#### TRAVAIL À FAIRE:
D'après l'extrait sur les CV, quelle est la chance de décrocher un entretien ?

---------- EXTRAIT DE PAGE

C'est bien si des formations existent pour ça.
Le 06/03/2024 à 11h22
Mais ça ne produit quand même que des gens :
- incapable de lire un CV plus grand qu'un timbre poste
- qui ne pige pas ce qu'ils lisent
Et on me sort que je ne sais pas me vendre. Bah ouais, j'ai pas fait d'école de commerce moi. Et pour un vrai CV qui voudrait dire quelque chose, il me faudrait plus de deux pages écrite en tout petit.
Le 06/03/2024 à 11h50
J'avais fait un CV d'une page pour 30 ans d'expérience.
Il faut savoir ne garder que ce qui est nécessaire et synthétiser. C'est un vrai travail, mais il montre que tu es capable d'avoir du recul et de réfléchir à ce qui est important.
Le 06/03/2024 à 11h34
En fait, il serait intéressant de savoir qui élimine le plus de candidats adaptés au poste.
Sinon, mettre son lieu de naissance sur un CV, ça se fait dans beaucoup de pays ?
Le 06/03/2024 à 11h50
Et pour info, pour l'avoir lu et expérimenté:
Chance de décrocher un entretien: 1/20
Chance de décrocher le job après entretien: 1/10
Moi j'ai eu de la chance, je n'ai eu qu'à envoyer une petite centaine de CV.

--------------------
---------- CONTENU DES DONNÉES

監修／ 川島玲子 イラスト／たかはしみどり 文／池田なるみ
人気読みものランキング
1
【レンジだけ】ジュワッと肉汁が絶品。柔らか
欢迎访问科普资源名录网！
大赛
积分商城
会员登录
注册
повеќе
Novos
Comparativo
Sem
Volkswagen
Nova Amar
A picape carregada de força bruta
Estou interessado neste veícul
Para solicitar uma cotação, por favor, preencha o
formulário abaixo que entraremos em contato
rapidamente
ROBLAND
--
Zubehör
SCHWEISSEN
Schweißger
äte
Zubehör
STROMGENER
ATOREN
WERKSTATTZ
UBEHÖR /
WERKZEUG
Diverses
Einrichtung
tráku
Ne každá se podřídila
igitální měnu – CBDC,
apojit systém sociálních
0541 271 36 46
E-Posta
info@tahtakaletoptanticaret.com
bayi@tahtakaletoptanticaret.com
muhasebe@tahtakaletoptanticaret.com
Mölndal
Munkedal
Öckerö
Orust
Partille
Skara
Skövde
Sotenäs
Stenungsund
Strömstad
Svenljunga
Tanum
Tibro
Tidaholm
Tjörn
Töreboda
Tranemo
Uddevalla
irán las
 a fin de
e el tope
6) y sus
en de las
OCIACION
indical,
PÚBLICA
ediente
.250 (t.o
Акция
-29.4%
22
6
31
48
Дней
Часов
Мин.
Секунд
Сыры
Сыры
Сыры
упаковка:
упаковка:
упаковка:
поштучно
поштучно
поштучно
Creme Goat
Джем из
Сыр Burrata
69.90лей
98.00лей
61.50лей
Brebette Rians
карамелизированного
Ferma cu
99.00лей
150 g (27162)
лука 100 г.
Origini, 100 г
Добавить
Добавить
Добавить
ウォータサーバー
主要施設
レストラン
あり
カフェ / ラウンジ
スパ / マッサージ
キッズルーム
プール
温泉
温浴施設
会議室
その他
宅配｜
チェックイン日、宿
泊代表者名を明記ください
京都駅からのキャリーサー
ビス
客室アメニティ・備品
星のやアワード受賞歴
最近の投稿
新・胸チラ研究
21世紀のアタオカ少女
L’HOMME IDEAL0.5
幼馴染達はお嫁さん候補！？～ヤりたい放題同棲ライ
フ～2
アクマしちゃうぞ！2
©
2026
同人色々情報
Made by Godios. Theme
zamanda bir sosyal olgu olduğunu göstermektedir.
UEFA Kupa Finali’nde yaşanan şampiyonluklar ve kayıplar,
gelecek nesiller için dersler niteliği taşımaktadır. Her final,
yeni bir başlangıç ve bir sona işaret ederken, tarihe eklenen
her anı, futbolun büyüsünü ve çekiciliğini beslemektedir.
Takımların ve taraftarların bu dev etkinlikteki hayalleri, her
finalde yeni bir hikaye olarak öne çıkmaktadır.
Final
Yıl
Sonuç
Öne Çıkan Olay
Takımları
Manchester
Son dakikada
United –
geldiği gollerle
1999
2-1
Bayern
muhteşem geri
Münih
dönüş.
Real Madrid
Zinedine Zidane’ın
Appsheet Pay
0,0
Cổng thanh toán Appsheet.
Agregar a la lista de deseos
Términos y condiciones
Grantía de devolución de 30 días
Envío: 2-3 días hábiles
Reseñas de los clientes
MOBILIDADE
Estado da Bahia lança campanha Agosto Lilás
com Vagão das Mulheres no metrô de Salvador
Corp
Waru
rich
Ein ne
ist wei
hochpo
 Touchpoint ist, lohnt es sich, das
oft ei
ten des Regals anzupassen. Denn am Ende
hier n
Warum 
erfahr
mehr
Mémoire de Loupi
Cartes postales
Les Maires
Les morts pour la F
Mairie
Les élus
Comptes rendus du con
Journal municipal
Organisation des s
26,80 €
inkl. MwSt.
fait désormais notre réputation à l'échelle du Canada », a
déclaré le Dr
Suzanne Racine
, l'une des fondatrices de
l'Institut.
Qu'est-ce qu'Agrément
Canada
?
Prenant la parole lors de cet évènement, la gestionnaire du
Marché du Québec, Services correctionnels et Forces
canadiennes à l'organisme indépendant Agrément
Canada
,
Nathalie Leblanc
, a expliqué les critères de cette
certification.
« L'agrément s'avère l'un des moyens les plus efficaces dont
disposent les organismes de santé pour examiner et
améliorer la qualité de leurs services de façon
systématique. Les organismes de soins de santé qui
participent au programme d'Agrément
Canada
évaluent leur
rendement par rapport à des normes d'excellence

--------------------

#### RÉPONSE ATTENDUE:
Une chance sur 20 (1/20).